Dopo Porco Rosso arriva il film da cui ho cominciato la discussione, La principessa Mononoke (1997): però tra i due c’è la significativa conclusione della storia a fumetti di Nausicaä. Se nel film finiva tutto bene senza ombre, sulla carta invece la storia diventa sempre più cupa e la buonità di Nausicaä vacilla. L’ultima parola ce l’hanno sempre i cattivi, e lei deve fare parecchie supercazzole per giustificare a se stessa il casino che sta combinando. La morale della conclusione è ambigua. Nausicaä è in parte ispirato a Dune di Herbert, che non ho letto ma che so avere un finale simile: quindi credo che a un certo punto Miyazaki avesse ben chiaro il tipo di morale antieroica che voleva raggiungere.
Ed eccoci alla principessa Mononoke. Qui si ritorna alle origini e c’è una principessa amica dei fiori che deve salvare la foresta dagli uomini stolti, proprio come in Nausicaä (e nel film di Barbie). Tuttavia, anche se l’impostazione iniziale è molto epica-eroica, il peso dei personaggi rimane bilanciato lungo tutta la storia, tanto che alla fine lo spettatore rimane un po’ confuso di fronte al finale: chi ha vinto? Sembra che abbiano stravolto tutto per non cambiare nulla. Questo film è quindi il risultato finale della riflessione di Miyazaki sull’epica.
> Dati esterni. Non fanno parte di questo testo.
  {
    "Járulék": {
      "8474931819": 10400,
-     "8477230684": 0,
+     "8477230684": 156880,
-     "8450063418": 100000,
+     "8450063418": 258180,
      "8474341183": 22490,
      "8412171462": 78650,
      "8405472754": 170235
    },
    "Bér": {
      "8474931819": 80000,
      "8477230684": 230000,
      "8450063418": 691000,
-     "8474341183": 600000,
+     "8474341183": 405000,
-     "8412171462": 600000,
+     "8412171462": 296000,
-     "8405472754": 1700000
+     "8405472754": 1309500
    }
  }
Tra l’altro Miyazaki dichiarò che sarebbe andato in pensione.
Da allora annunciare la fine della sua carriera dopo ogni film è diventata un’abitudine. Il film successivo, La città incantata (2001), l’ha consacrato come il più importante regista di anime. Qui c’è il perfetto bilanciamento di tutti gli aspetti, è un’opera priva di spigolosità. In effetti ha raccontato di aver eseguito un gran labor limae partendo da un lungometraggio di 3 ore e arrivando a una e mezza.
Da qui in poi, è nella fase in cui è in cima al mondo e si concede la massima libertà artistica. Ne Il castello errante di Howl (2004) la trama passa in secondo piano. Che importa sapere perché succedono le cose, quando tutte le scene sono un quadro?
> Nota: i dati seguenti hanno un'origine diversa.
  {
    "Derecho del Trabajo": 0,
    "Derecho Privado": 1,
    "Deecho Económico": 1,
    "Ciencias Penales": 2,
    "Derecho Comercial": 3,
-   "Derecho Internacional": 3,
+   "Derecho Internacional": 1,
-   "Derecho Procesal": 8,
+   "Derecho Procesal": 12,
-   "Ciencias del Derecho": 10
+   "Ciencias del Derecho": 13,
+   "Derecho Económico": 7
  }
In Ponyo sulla scogliera (2008), quello che a mio parere ha il miglior accompagnamento musicale, realizza nuovamente un film per bimbini come aveva fatto in Totoro. A me continua a stupire come per ben due volte abbia profuso un enorme impegno artistico in un’opera il cui target sono, senza compromessi, i bambini piccoli. Comunque Ponyo conferma la tendenza essendo permeato di un’atmosfera onirica, che va oltre ciò che può essere giustificato considerando che i bimbi non si accorgono dei buchi nelle trame.
L’ultimo film (ma ne uscirà un altro nel 2020) è Si alza il vento (2013). Questo è un vero e proprio cartone animato intellettuale. Mi chiedo se supererà questo livello di sega mentale nel prossimo.
Beethoven il processo di maturazione artistica non l’ha solo svolto, l’ha svolto rappresentandolo in musica pura. Fateci caso se ascoltate la Nona sinfonia. Chissà se, in questo senso, anche Miyazaki concluderà con una nona?